======== Data excerpts

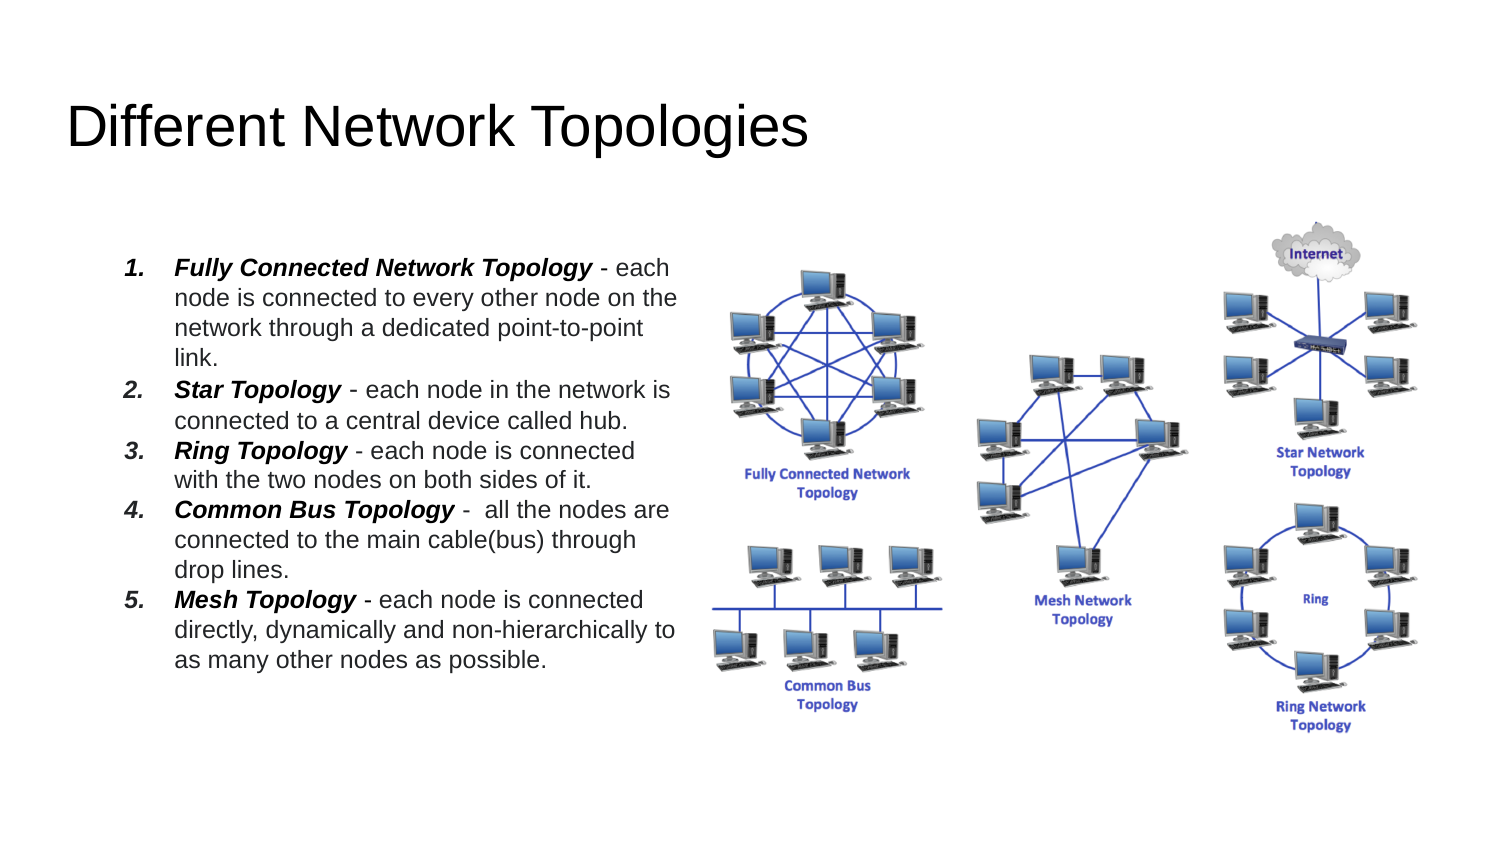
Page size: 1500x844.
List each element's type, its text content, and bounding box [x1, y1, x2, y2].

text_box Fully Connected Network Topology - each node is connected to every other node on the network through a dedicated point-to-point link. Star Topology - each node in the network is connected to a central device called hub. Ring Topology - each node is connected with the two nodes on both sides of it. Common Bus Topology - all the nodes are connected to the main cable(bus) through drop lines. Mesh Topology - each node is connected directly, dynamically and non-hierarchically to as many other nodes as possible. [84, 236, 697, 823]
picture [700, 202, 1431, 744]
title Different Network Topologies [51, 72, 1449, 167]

================

● Action item: Please reproduce every record exactly, leaving the pictures out.

● Written answer:
Page size: 1500x844.
List each element's type, its text content, and bounding box [x1, y1, x2, y2].

text_box Fully Connected Network Topology - each node is connected to every other node on the network through a dedicated point-to-point link. Star Topology - each node in the network is connected to a central device called hub. Ring Topology - each node is connected with the two nodes on both sides of it. Common Bus Topology - all the nodes are connected to the main cable(bus) through drop lines. Mesh Topology - each node is connected directly, dynamically and non-hierarchically to as many other nodes as possible. [84, 236, 697, 823]
picture [700, 202, 1431, 744]
title Different Network Topologies [51, 72, 1449, 167]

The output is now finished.